_TEXT EXCERPT_
Personal information
- Born: Gemma Michelle Flynn 2 May 1990 (age 36) Tauranga, New Zealand
- Height: 1.68 m (5 ft 6 in)
- Weight: 60 kg (132 lb)

Sport
- Sport: Field hockey
- Position: Striker/Midfield

Senior career
- Years: Team / Caps / Goals
- –: Midlands / - / -

National team
- Years: Team / Caps / Goals
- 2008–: New Zealand / 246 / (71)

Medal record
Commonwealth Games
| Silver medal – second place | 2010 Delhi | Team |
| Bronze medal – third place | 2014 Glasgow | Team |
Champions Trophy
| Bronze medal – third place | 2011 Amstelveen |  |
Champions Challenge
| Gold medal – first place | 2009 Cape Town |  |

= Gemma Flynn =

New Zealand field hockey player

Gemma Michelle McCaw (née Flynn; born 2 May 1990) is a New Zealand field hockey player who has represented her country in three Summer Olympics (2008, 2012, and 2016).

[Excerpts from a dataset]

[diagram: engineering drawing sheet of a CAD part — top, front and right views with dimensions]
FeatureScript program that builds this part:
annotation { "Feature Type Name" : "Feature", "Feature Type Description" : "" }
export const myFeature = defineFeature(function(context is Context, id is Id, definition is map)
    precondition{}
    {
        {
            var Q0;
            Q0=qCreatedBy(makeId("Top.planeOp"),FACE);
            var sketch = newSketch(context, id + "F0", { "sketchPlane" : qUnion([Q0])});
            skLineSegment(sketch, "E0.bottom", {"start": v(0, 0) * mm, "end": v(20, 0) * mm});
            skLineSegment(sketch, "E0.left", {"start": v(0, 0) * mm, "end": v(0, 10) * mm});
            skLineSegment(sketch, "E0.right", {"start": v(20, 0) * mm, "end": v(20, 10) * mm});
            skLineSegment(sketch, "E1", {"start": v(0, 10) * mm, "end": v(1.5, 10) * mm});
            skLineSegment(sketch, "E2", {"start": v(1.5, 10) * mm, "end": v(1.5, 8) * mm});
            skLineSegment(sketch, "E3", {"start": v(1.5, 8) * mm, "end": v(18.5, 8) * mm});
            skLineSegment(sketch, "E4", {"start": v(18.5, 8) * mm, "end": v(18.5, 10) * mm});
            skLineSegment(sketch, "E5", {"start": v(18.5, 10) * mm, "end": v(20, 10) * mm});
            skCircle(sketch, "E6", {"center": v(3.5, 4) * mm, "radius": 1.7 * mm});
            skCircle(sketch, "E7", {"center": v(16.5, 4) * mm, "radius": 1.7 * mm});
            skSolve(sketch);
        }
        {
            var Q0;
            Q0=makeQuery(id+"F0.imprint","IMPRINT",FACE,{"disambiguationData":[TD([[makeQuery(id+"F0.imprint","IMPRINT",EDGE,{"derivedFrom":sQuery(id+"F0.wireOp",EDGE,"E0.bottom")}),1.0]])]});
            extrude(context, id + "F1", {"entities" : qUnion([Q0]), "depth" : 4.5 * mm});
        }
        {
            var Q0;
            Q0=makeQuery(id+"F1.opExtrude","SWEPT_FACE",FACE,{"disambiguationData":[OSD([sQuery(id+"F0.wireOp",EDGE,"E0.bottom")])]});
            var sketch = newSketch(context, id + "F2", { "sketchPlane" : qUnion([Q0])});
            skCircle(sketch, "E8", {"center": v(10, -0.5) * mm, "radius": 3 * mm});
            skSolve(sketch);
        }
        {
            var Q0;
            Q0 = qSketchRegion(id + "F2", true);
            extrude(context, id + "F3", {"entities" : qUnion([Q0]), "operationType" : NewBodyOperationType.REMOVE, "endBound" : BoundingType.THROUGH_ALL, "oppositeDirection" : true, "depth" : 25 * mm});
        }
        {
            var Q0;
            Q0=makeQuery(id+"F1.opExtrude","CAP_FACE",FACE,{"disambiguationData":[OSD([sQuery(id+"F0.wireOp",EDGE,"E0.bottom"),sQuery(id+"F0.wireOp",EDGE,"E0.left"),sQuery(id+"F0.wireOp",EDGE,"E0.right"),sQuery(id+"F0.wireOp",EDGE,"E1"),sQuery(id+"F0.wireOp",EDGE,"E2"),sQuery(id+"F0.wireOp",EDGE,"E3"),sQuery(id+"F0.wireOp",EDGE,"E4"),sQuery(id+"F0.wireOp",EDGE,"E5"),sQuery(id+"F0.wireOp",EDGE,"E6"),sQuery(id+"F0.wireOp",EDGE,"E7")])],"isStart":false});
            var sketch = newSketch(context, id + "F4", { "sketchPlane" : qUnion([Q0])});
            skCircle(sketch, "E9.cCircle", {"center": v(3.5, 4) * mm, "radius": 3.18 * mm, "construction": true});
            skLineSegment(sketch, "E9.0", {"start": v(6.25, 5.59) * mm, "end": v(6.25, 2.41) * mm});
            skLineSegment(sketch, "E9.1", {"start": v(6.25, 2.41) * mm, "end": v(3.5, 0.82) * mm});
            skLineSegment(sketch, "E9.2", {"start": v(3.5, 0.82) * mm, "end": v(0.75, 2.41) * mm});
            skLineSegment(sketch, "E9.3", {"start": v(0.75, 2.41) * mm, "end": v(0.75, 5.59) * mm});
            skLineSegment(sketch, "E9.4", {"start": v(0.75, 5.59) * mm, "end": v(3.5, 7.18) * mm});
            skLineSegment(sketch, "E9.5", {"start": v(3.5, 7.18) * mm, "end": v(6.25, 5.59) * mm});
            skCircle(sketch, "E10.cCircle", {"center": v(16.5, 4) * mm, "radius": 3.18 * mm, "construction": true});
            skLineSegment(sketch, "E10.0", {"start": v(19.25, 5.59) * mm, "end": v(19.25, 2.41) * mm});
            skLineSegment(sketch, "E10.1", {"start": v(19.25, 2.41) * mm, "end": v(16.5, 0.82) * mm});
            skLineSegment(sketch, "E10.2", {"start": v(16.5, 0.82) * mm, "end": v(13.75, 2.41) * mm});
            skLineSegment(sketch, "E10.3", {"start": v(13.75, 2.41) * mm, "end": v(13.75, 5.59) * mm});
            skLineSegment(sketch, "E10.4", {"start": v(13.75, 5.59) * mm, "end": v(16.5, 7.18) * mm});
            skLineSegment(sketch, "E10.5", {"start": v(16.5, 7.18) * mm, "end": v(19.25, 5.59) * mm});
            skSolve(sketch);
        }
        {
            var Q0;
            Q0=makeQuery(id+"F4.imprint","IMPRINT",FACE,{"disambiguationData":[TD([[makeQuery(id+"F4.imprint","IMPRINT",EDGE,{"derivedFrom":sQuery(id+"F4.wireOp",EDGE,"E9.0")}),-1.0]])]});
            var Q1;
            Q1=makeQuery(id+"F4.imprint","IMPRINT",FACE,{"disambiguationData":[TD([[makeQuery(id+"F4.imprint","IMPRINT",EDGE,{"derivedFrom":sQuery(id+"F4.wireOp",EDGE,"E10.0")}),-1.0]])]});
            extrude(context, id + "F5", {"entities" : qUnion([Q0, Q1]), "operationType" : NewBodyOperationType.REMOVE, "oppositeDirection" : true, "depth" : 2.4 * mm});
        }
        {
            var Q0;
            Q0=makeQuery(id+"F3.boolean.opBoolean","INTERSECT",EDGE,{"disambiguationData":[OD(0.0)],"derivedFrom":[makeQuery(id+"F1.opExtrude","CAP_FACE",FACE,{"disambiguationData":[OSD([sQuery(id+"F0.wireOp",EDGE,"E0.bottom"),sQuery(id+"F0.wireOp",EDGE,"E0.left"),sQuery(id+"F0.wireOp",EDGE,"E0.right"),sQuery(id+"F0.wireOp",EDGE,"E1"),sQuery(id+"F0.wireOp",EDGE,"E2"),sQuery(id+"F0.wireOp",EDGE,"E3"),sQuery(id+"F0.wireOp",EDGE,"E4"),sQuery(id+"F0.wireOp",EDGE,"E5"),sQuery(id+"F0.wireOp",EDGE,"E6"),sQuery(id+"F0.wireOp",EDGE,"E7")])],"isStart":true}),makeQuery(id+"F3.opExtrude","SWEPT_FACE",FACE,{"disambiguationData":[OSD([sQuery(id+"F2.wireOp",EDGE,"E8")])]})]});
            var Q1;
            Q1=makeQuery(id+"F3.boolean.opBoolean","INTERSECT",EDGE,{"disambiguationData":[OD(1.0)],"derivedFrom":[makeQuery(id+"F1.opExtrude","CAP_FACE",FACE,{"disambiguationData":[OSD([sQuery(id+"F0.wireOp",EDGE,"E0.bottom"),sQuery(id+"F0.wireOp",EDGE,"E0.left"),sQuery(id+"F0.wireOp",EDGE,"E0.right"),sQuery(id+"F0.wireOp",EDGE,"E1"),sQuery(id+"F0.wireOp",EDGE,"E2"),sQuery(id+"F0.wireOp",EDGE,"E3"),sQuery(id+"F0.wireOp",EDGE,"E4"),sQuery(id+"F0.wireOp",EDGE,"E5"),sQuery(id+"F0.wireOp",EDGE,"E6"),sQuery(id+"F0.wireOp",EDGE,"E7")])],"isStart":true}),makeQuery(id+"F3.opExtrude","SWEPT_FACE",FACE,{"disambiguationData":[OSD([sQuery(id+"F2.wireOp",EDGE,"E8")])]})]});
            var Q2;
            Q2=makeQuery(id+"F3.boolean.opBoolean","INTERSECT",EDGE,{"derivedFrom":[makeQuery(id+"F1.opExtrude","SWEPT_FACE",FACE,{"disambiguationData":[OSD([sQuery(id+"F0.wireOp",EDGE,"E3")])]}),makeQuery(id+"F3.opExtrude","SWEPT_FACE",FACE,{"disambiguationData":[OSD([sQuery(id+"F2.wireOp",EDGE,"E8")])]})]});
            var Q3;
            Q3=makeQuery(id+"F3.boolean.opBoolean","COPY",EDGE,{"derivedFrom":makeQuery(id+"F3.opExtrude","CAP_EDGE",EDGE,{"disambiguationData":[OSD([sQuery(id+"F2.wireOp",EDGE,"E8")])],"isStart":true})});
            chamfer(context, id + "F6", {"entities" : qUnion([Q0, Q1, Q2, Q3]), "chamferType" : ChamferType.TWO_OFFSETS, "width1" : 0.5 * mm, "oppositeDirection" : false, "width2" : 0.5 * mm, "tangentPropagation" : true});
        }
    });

_REQUIRED WORK_
According to the Gemma Flynn profile, in which years did she represent New Zealand at the Summer Olympics?

_SOLUTION FOR THIS PROBLEM_
2008, 2012, and 2016.